Version: 3.0
Valid until: 2024-04-12
Classification: Low
3.0 | Edward Robinson Pascalle Broer | Additions/changes as part of the annual review. Added the link to the HR Manual under Availability. Updated the link for the competence overview under 7.1.1. Added the link to the Roles & Responsibilities matrix under 7.1.2 and 7.2.1. Updated the link to the Information Security Training under 7.1.2 and 7.2.1 |
In the interest of all the stakeholders, the top management of anDREa B.V. (hereafter called anDREa) is actively committed to demonstrably maintain and continually improve an information management system in accordance with the requirements of the ISO 27001:2017.
The purpose of this document is to describe the human resource security policy of anDREa and the associated controls, checks and administrations.
This document will be reviewed at least annually and when significant change happens.
The objectives of this control are:
To ensure that employees and contractors understand their responsibilities and are suitable for the roles for which they are considered (A.7.1).
To ensure that employees and contractors are aware of and fulfil their information security responsibilities (A.7.2).
To protect the organisation’s interests as part of the process of changing or terminating employment (A.7.3).
The scope of this document corresponds to Clause 4 Context of the organisation.
This document is:
required reading for:
all employees and contractors of anDREa.
For anDREa employees, this is all summarised in the HR Manual.
available for all interested parties as appropriate.
A valid identity document must be checked for validity. The authenticity features of passports are indicated on the website of the central government. The passport must comply with this.
Attitude and eagerness to learn is a very important feature for anDREa employees. Therefore, employees that are not C-level do not necessarily need certain certifications upon onboarding. However, they are required to obtain specified certifications during their employment at anDREa. To this extent, anDREa has created the anDREa People - Competence Overview list. The Security Officer will maintain this list and will at least biannually check the correctness of the list or when changes occur.
Employees with C-level will, in addition to the certifications described in the competence list, also need to leverage a Certificate of Conduct (Verklaring omtrent het Gedrag; VOG) which is stored in the employee’s personnel file.
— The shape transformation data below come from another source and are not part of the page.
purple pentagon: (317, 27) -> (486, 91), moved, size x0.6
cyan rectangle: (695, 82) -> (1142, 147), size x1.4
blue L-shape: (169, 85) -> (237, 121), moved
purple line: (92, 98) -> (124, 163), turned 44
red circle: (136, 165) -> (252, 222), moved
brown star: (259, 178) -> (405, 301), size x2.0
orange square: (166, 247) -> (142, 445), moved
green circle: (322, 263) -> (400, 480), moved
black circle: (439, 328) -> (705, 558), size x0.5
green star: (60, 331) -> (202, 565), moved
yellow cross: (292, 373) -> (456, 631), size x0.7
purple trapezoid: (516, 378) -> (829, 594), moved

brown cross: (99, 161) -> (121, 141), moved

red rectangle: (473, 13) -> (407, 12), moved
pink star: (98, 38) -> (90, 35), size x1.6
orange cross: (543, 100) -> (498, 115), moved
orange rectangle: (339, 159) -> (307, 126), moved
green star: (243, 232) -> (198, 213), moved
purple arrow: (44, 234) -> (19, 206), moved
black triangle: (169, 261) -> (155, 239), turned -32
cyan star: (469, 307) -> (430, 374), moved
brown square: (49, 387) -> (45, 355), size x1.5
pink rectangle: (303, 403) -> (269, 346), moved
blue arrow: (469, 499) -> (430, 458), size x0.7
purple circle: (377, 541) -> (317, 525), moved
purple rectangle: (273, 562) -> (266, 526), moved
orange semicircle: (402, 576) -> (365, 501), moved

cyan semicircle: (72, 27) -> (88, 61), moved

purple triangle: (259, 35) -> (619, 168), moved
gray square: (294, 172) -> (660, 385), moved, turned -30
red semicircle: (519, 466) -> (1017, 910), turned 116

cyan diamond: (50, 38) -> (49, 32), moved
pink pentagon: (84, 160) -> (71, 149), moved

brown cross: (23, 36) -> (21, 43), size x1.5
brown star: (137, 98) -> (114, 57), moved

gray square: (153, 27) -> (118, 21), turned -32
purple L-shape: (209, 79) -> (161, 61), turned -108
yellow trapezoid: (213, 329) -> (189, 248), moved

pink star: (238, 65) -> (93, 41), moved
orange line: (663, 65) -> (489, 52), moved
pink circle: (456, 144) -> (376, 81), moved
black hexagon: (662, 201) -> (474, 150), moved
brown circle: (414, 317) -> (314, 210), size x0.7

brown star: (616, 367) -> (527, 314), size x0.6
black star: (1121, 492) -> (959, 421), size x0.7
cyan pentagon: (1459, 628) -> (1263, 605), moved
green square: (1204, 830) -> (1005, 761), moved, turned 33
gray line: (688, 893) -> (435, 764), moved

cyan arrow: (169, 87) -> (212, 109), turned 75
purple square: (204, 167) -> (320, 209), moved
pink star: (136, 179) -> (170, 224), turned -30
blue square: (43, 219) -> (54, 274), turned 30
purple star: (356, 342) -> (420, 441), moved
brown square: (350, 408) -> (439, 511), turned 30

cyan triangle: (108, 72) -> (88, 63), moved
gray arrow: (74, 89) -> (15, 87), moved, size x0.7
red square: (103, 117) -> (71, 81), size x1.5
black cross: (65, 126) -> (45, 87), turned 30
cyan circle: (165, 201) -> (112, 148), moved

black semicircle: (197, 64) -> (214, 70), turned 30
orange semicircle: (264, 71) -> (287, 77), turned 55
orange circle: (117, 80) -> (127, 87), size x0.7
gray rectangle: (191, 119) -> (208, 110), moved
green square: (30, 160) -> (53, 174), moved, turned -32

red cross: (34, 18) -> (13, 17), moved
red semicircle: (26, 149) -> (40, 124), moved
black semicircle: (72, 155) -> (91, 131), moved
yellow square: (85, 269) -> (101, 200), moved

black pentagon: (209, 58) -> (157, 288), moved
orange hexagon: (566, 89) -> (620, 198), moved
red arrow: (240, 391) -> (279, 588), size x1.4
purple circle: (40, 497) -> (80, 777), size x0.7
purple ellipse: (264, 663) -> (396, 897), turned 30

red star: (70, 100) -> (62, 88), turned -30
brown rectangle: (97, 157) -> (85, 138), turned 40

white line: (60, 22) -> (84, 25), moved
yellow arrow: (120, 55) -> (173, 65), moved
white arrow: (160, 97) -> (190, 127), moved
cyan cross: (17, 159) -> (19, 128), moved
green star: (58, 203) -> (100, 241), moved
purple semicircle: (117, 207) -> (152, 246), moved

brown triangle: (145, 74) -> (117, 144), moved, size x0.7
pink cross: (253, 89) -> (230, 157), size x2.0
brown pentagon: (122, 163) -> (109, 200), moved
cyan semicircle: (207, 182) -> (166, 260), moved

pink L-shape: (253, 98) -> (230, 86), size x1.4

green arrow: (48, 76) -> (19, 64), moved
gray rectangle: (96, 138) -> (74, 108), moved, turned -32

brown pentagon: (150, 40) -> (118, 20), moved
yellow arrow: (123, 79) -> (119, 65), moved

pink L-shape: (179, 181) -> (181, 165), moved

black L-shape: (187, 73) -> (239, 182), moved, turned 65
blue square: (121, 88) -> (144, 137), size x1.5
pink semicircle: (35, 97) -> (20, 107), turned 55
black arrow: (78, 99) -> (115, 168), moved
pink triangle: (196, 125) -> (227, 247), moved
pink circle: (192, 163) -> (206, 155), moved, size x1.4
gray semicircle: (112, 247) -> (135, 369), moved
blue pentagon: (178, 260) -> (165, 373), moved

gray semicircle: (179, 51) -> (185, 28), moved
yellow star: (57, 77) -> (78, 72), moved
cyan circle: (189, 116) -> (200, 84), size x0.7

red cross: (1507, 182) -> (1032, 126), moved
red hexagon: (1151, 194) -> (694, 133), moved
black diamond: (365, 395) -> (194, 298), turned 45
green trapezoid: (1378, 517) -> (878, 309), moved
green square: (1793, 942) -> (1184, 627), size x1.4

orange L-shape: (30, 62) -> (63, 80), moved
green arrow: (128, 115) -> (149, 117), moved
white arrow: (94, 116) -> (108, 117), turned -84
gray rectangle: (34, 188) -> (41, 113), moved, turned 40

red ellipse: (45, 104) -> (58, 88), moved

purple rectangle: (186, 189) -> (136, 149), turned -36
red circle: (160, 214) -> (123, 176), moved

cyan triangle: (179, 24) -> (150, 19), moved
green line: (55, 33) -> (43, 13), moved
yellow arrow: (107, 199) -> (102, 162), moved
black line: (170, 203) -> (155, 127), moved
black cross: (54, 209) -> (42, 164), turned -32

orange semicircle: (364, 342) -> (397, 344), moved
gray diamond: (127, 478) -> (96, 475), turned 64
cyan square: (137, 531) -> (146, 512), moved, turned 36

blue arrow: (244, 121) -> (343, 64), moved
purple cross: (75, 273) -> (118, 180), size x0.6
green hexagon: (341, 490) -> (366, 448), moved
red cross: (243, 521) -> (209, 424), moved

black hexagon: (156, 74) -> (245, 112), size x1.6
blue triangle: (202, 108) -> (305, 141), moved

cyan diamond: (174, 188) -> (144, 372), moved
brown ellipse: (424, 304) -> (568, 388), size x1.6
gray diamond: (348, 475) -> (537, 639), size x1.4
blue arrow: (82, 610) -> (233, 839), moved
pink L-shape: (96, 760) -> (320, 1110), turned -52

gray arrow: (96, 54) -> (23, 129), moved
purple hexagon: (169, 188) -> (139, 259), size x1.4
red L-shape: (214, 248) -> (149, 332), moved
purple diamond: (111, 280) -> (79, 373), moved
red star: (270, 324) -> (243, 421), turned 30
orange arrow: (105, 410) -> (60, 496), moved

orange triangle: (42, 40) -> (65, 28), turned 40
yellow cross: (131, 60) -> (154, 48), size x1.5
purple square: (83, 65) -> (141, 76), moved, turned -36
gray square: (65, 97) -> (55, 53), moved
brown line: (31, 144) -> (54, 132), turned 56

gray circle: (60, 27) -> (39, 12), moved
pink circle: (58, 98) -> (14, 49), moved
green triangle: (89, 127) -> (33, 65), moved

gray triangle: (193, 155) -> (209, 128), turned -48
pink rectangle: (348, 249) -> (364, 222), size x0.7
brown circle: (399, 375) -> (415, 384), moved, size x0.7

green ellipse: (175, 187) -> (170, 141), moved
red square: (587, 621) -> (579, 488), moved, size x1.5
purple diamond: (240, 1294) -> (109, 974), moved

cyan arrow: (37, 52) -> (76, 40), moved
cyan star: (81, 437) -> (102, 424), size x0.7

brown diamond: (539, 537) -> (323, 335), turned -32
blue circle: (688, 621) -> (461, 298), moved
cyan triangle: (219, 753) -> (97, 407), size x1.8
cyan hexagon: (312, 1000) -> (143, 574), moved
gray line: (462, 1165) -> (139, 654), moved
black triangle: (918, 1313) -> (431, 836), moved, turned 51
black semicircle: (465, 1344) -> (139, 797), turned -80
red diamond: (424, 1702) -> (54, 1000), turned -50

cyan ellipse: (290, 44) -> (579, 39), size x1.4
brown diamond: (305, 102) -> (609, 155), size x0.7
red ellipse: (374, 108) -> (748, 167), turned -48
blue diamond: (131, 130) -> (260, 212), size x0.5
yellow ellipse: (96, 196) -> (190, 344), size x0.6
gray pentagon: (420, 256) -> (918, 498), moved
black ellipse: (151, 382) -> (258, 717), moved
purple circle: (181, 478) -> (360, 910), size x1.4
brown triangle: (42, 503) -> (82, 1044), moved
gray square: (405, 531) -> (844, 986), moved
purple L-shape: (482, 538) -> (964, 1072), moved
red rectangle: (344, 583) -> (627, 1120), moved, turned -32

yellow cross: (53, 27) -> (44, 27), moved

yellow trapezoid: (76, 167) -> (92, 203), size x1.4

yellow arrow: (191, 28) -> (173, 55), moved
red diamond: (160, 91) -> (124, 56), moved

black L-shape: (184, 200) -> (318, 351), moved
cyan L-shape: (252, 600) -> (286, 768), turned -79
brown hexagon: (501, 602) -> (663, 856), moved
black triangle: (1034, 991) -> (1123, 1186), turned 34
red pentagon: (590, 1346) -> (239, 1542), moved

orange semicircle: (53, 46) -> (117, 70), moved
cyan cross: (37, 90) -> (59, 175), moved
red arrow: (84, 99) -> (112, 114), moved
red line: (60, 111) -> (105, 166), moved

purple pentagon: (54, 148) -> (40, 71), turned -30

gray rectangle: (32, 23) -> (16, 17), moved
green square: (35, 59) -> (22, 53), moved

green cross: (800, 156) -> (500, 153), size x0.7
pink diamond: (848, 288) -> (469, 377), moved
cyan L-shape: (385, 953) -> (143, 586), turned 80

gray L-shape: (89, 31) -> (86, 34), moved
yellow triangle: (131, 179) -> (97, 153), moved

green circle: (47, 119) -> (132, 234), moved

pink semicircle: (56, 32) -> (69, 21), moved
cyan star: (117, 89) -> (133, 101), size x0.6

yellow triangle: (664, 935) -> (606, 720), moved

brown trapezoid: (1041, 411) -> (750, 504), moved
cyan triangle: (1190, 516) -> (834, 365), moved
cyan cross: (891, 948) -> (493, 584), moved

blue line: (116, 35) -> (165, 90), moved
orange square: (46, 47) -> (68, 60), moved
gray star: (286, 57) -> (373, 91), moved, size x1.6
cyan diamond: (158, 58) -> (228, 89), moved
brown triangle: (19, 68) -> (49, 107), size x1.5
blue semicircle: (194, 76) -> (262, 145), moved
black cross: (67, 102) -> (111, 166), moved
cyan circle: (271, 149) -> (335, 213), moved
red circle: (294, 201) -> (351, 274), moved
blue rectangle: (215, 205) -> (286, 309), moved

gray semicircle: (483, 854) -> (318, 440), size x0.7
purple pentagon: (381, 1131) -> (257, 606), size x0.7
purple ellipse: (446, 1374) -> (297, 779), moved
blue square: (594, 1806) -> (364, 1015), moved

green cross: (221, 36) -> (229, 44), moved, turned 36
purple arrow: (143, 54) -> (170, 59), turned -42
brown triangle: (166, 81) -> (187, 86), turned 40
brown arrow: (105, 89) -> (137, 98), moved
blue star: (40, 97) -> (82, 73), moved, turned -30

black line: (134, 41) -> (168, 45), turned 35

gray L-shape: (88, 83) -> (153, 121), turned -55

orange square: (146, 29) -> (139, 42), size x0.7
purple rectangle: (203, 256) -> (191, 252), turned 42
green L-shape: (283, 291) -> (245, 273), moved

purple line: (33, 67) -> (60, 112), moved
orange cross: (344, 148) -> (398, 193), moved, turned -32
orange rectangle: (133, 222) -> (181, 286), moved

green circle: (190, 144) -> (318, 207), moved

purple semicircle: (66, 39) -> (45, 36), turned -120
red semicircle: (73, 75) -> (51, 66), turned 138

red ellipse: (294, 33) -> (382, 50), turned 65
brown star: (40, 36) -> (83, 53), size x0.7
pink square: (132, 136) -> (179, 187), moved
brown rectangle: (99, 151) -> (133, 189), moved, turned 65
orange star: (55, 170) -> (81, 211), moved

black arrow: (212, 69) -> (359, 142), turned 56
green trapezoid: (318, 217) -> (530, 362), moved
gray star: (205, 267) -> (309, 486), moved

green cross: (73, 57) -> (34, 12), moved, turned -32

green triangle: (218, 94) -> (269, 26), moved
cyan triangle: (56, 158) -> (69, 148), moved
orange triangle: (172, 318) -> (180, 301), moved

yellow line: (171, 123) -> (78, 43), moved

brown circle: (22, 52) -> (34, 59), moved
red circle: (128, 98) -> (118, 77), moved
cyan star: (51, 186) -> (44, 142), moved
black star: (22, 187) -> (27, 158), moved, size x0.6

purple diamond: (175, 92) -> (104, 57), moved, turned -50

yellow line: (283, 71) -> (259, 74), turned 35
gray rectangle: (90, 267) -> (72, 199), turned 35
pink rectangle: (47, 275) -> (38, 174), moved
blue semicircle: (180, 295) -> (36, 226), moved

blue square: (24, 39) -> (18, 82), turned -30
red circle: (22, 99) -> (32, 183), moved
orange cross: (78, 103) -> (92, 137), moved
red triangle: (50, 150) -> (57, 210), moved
The Information Security and Data Protection Training is a mandatory and automatically generated task in the onboarding workflow. Verification that the training has been completed is done by the Security Officer.
When an employee switches to another position within anDREa, the Security Officer (together with the relevant asset accountables) will determine whether:
the employee has to hand in company resources and whether access to the network and applications must be adjusted.
tasks / responsibilities in the field of information security need to be transferred.
authorisations need to be adjusted.
whether it is necessary to request a (new) VOG for the employee concerned.
anDREa People - Competence Overview (authorised personnel only).
Proof of certifications.
Personnel files (including contractual agreements and if applicable VOG).
Scores on the Information Security and Data Protection Training (= verification that the training has been completed; authorised personnel only).
Disciplinary procedure responses (authorised personnel only).
Onboarding workflow tickets (authorised personnel only).
Offboarding workflow tickets (authorised personnel only).